[Extract]
Segment Open

Labor gains from One Nation decline
For the second state election running, One Nation voters have come to the rescue of Labor in Queensland to deliver Annastacia Palaszczuk a historic third term.
For the second state election running, One Nation voters have come to the rescue of Labor in Queensland to deliver Annastacia Palaszczuk a historic third term.
This was despite a collapse in its vote to half of what it polled in 2017 — an outcome that would threaten Pauline Hanson’s re-election were she to seek another term in the Senate.
The slump in the One Nation primary vote, from 13.7 per cent at the previous Queensland election to 6.9 per cent on counting so far, was critical to the surprise 5.2 per cent swing to Labor that returned the government with an increased majority.
Most of the voters shed by the Hanson party marched across to the ALP, returns show. One Nation’s aged supporter base appears to have been seduced by Ms Palaszczuk’s campaign pitch on borders and “keeping Queenslanders safe” from COVID-19.
This was the biggest single shift at the election and could account for the swing to Labor and the 1.9 per cent picked up by the LNP.
“I think we both effectively squeezed One Nation, but it appears the ultimate beneficiary of that was Labor,” one LNP source said.
Sky News commentator Alan Jones agreed that much of the vote One Nation captured in 2017 had transferred to Labor. “Those votes had to find their place somewhere tonight and it’s clear that a lot of them have gone to Labor,” he said on Saturday.
Senator Hanson was an uncharacteristically subdued presence in the campaign and did not travel with accompanying media, as was the case in 2017.
Her chief of staff, James Ashby, blamed the closure of regional commercial media outlets including some News Corp print titles for sidelining One Nation in its provincial heartland.
In 2017, One Nation preferences tipped the balance to Labor in four critical seats in Brisbane then held by the LNP – northside Aspley, southside Mansfield, bayside Redlands and westside Mount Ommaney. With the exception of Mount Ommaney, all were priority LNP targets at Saturday’s election. None came back to the conservatives.
This time it was the plunge in One Nation’s base vote that benefited Labor.
In Pumicestone on the lip of the Sunshine Coast north of Brisbane, the One Nation primary vote sank from 23.3 per cent in 2017 to 7 per cent, while Labor’s surged nearly 11 points to 46.3 per cent. The LNP vote went from 29.9 per cent to 38 per cent — not enough to save the seat, which went to the ALP.

Segment Closed

[Task 1]
Reproduce word for word the passage of the article on One Nation's decline, starting at "Senator Hanson was" and ending at "that benefited Labor.".
[Task 2]
Answer these questions from the article on One Nation's decline:
(a) What was One Nation's primary vote at the previous Queensland election?
(b) What did James Ashby blame for sidelining One Nation in its provincial heartland?
(c) What share of the primary vote did Labor reach in Pumicestone?

Stored data entries
Segment Open

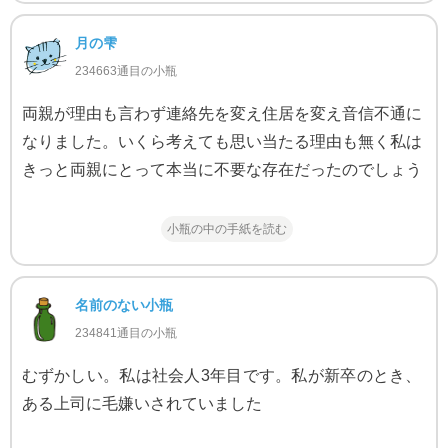
月の雫
234663通目の小瓶
両親が理由も言わず連絡先を変え住居を変え音信不通に
なりました。いくら考えても思い当たる理由も無く私は
きっと両親にとって本当に不要な存在だったのでしょう
小瓶の中の手紙を読む
名前のない小瓶
234841通目の小瓶
むずかしい。私は社会人3年目です。私が新卒のとき、
ある上司に毛嫌いされていました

Segment Closed

[Exercise result 1]
Senator Hanson was an uncharacteristically subdued presence in the campaign and did not travel with accompanying media, as was the case in 2017.
Her chief of staff, James Ashby, blamed the closure of regional commercial media outlets including some News Corp print titles for sidelining One Nation in its provincial heartland.
In 2017, One Nation preferences tipped the balance to Labor in four critical seats in Brisbane then held by the LNP – northside Aspley, southside Mansfield, bayside Redlands and westside Mount Ommaney. With the exception of Mount Ommaney, all were priority LNP targets at Saturday’s election. None came back to the conservatives.
This time it was the plunge in One Nation’s base vote that benefited Labor.

[Exercise result 2]
(a) 13.7 per cent
(b) The closure of regional commercial media outlets, including some News Corp print titles
(c) 46.3 per cent